В начале охлаждения поверхностные слои вследствие уменьшения объема сжимаются, чему противодействуют еще неохлажденные внутренние слои. Это вызывает образование в поверхностных слоях напряжений растяжения, а во внутренних – напряжений сжатия. По мере дальнейшего охлаждения напряжения начнут уменьшаться, и в некоторый момент произойдет смена знака напряжений на поверхности и в центре. После окончательного охлаждения на поверхности образуются остаточные напряжения сжатия, а в сердцевине – напряжения растяжения. Появление остаточных напряжений является результатом того, что напряжения вызывают не только упругую, но и неодновременную и неодинаковую пластическую деформацию слоев по сечению детали.

Структурные напряжения образуются по обратной схеме. В начале охлаждения в результате мартенситного превращения поверхностные слои расширяются, чему противодействуют внутренние слои, еще не испытавшие структурных преобразований. Это приводит к образованию на поверхности сжимающих напряжений, а в центре – растягивающих. По мере дальнейшего охлаждения знак напряжений на поверхности и в центральных зонах изменяется, и после окончательного остывания на поверхности будут остаточные напряжения растяжения, а в сердцевине – напряжения сжатия.

При закалке одновременно возникают как тепловые, так и структурные напряжения и в зависимости от их соотношения могут образовываться различные эпюры суммарных напряжений.
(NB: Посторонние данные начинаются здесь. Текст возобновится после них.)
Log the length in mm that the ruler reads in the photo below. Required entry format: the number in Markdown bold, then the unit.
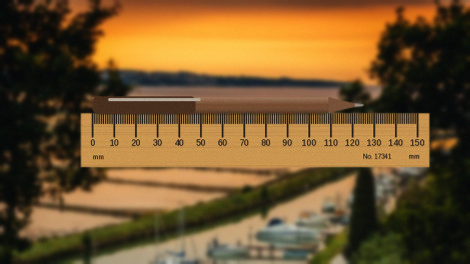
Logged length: **125** mm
Наиболее опасными являются растягивающие напряжения на поверхности, которые способствуют образованию трещин и снижают сопротивление усталостному разрушению стали.

Растягивающие напряжения возникают, в основном, за счет появления структурных напряжений, величина которых тем больше, чем выше температура закалки и интенсивнее охлаждение в интервале мартенситного превращения Мн…Мк,. Для уменьшения структурных напряжений необходимо снижать скорость охлаждения ниже температуры начала мартенситного превращения.

В качестве закалочных сред для углеродистых сталей, имеющих высокую критическую скорость закалки, применяются вода и различные водные растворы, а для легированных сталей, имеющих небольшую критическую скорость охлаждения, - масло, водовоздушные смеси и т. п.